━━━━━ Source extract ━━━━━

Findlay v. United Pacific Insurance

Talmadge, J.

(dissenting) — We are called upon in this case to decide whether the doctrine of efficient proximate cause in the interpretation of all-risk homeowner’s insurance contracts is a principle for policy construction, or a rule of public policy which the parties to the contract may *381not avoid.2 Without overruling earlier cases which found efficient proximate cause to be a rule of public policy, the majority holds the doctrine of efficient proximate cause is a principle of insurance policy construction because, in the majority’s view, public policy must be based on a statute or regulation. I respectfully disagree.

We adopted the efficient proximate cause rule in 1983 in Graham v. Public Employees Mut. Ins. Co., 98 Wn.2d 533, 538, 656 P.2d 1077 (1983). We have adhered to this rule in cases since that time. Villella v. Public Employees Mut. Ins. Co., 106 Wn.2d 806, 725 P.2d 957 (1986); Safeco Ins. Co. v. Hirschmann, 112 Wn.2d 621, 773 P.2d 413 (1989); McDonald v. State Farm Fire & Casualty Co., 119 Wn.2d 724, 837 P.2d 1000 (1992); and Kish v. Insurance Co. of N. Am., 125 Wn.2d 164, 883 P.2d 308 (1994). The doctrine of efficient proximate cause provides:

where a peril specifically insured against sets other causes into motion which, in an unbroken sequence, produce the *382result for which recovery is sought, the loss is covered, even though other events within the chain of causation are excluded from coverage. Graham, v. Public Employees Mut. Ins. Co., 98 Wn.2d 533, 538, 656 P.2d 1077 (1983). "Stated in another fashion, where an insured risk itself sets into operation a chain of causation in which the last step may have been an excepted risk, the excepted risk will not defeat recovery.” (Citation omitted.) Villella v. Public Employees Mut. Ins. Co., 106 Wn.2d 806, 815, 725 P.2d 957 (1986).

━━━━━ Input data ━━━━━

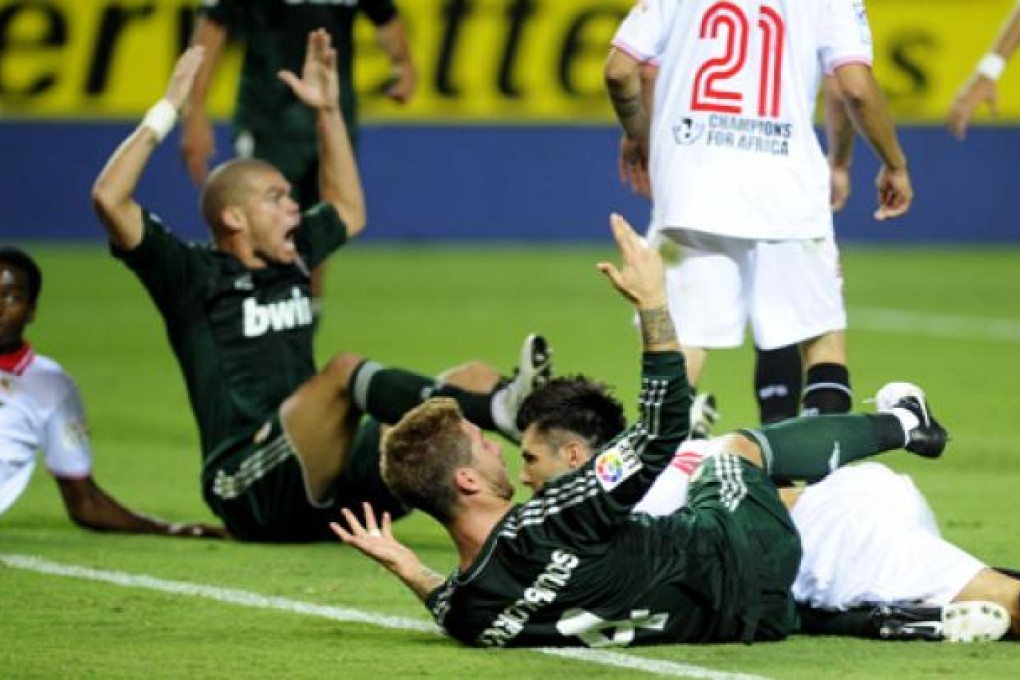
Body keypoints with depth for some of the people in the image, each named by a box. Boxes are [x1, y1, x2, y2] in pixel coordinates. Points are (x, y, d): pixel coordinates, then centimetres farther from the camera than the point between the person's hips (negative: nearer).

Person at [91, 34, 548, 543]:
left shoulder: (291, 263, 22)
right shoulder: (193, 277, 2)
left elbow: (349, 210, 42)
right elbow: (110, 199, -10)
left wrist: (328, 110, 33)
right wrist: (168, 109, -5)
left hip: (327, 492, 8)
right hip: (251, 495, -8)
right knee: (345, 371, -33)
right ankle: (499, 412, -52)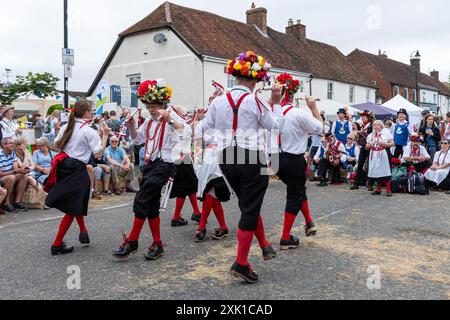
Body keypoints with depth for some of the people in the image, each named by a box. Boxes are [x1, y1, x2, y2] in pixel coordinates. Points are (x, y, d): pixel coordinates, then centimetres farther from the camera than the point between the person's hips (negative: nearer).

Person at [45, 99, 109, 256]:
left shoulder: (66, 127, 7)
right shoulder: (89, 131, -11)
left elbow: (56, 145, 16)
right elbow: (99, 153, -12)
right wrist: (105, 135, -5)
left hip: (63, 166, 7)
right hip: (77, 169, -7)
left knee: (76, 202, 25)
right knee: (73, 208, 2)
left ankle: (83, 231, 35)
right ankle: (57, 244, 6)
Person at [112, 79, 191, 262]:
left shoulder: (171, 117, -7)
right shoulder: (149, 121, 15)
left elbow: (187, 134, -25)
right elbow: (137, 140, 28)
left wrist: (168, 118, -34)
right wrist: (131, 127, 8)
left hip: (164, 165, -8)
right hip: (150, 164, 8)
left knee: (141, 200, -13)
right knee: (151, 205, 9)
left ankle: (132, 242, -1)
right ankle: (157, 245, 18)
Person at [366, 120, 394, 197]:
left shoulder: (386, 133, 4)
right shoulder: (370, 135, 15)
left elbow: (392, 143, 0)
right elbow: (366, 147, 13)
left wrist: (385, 144, -17)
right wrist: (370, 145, -7)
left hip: (383, 155, -4)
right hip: (374, 155, 4)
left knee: (385, 171, -8)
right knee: (376, 172, 4)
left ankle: (388, 190, -4)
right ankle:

━━━━━

Tasks to carry out:
- A) Repeat everything in the efficient proximate cause dissent from "Talmadge, J." down to "I respectfully disagree.".
- B) According to the efficient proximate cause dissent, in what year and in which case did the court adopt the efficient proximate cause rule?
- C) Pick up the efficient proximate cause dissent after its last sentence and keep writing.

Set of answers:
- A)
Talmadge, J.

(dissenting) — We are called upon in this case to decide whether the doctrine of efficient proximate cause in the interpretation of all-risk homeowner’s insurance contracts is a principle for policy construction, or a rule of public policy which the parties to the contract may *381not avoid.2 Without overruling earlier cases which found efficient proximate cause to be a rule of public policy, the majority holds the doctrine of efficient proximate cause is a principle of insurance policy construction because, in the majority’s view, public policy must be based on a statute or regulation. I respectfully disagree.

- B) In 1983, in Graham v. Public Employees Mut. Ins. Co.

- C)
McDonald, 119 Wn.2d at 731.

A careful reading of the Graham case, however, plainly indicates the decision to adopt the doctrine of efficient proximate cause was a determination of public policy made by this Court in light of the serious consequences of the 1980 explosion of Mount St. Helens. In Graham, we overruled the rule of construction for causation in insurance contracts articulated in Bruener v. Twin City Fire Ins. Co., 37 Wn.2d 181, 222 P.2d 833, 23 A.L.R.2d 385 (1950), because the Bruener rule would have foreclosed coverage for innumerable Washington citizens affected by the eruption of Mount St. Helens and the resultant ice and snow melts, and mudflows. We abandoned immediate physical cause for proximate causation in insurance policies. Graham, 98 Wn.2d at 536-39.

The dissent in Graham believed the majority was making a public policy determination. In the dissent, then Chief Justice Brachtenbach suggested the analysis of the Graham Court "requires that we ignore clear provisions in the insurance contract.” Graham, 98 Wn.2d at 541. Chief Justice Brachtenbach also noted the insurer, as a private contractor, "is ordinarily permitted to limit its liability unless inconsistent with public policy or some statutory provision. Mutual of Enumclaw Ins. Co. v. Wiscomb, 97 Wn.2d 203, 210, 643 P.2d 441 (1982).” Graham, 98 Wn.2d at 540. Chief Justice Brachtenbach and the other Graham dissenters criticized the Graham majority for reaching the result by an implicit public policy analysis. It is ironic the majority here believes Graham’s efficient proximate cause rule is not based on public policy.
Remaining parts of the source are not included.